The language used by the Supreme Court of the United States with reference to a bank, may be repeated here as applicable to the defendant: "Directors cannot, in justice to those who deal with the bank, shut their eyes to what is going on around them. It is their duty to use ordinary diligence in ascertaining the condition of its business and to exercise reasonable control and supervision of its officers. They have something more to do than, from time to time, to elect officers of the bank and to make declarations of dividends. That which they ought, by proper diligence, to have known as to the general course of business in the bank, they may be presumed to have known in any contest between the corporation and those who are justified by the circumstances in dealing with its officers upon the basis of that course of business." ( Martin v. Webb, 110 U.S. 7, 15.)
Whatever the entries in the books of the defendant, made in the ordinary conduct of its business, would have disclosed, the jury would have been warranted in finding had come to the knowledge of the directors, who were charged with the duty of reasonable inspection of the books and reasonable supervision of the conduct of the officers.
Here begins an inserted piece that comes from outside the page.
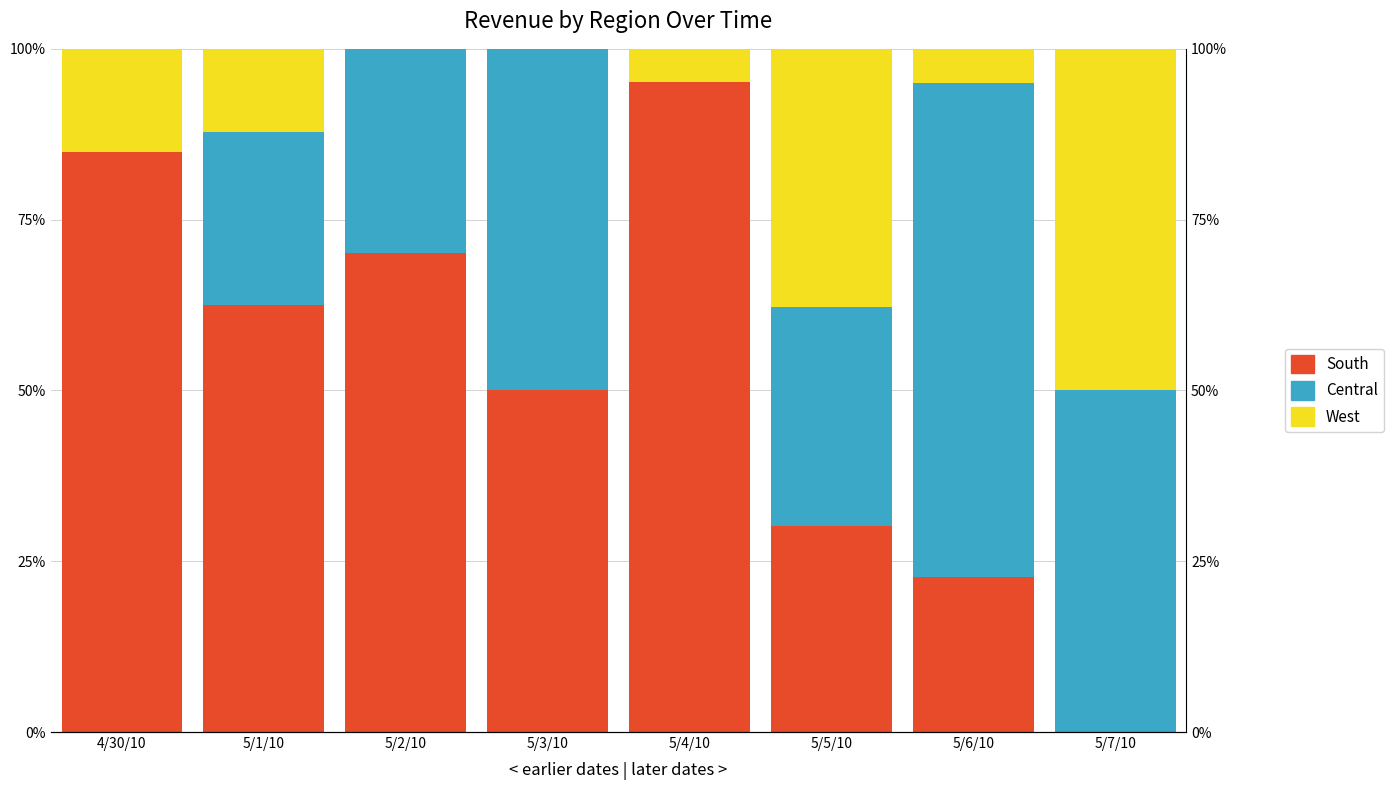

What is the value of the Central bar at the 4th from the left?

50.0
They might have been satisfied that the directors knew that Stone was occasionally creating obligations against the company in his own favor and that the directors "gave him authority by acquiescing in its exercise." ( Fifth National Bank v. Navassa Phosphate Co., 119 N.Y. 256, 261.) While the evidence is not conclusive, it tends to establish that fact, and we think presented a question that should have been submitted to the jury. They could reasonably have believed from all the evidence that these acts of Stone, and the authority assumed by him, were approved by the company, and that he, therefore, possessed actual authority to issue certificates in his own favor. Upon this basis, as we have already seen, the defendant would be estopped from denying the validity of the certificate in question, and the plaintiff would be entitled to recover.
We think that the learned General Term was correct in its conclusion, and that its judgment should be affirmed, and judgment absolute directed against the defendant, in accordance with the stipulation contained in the notice of appeal.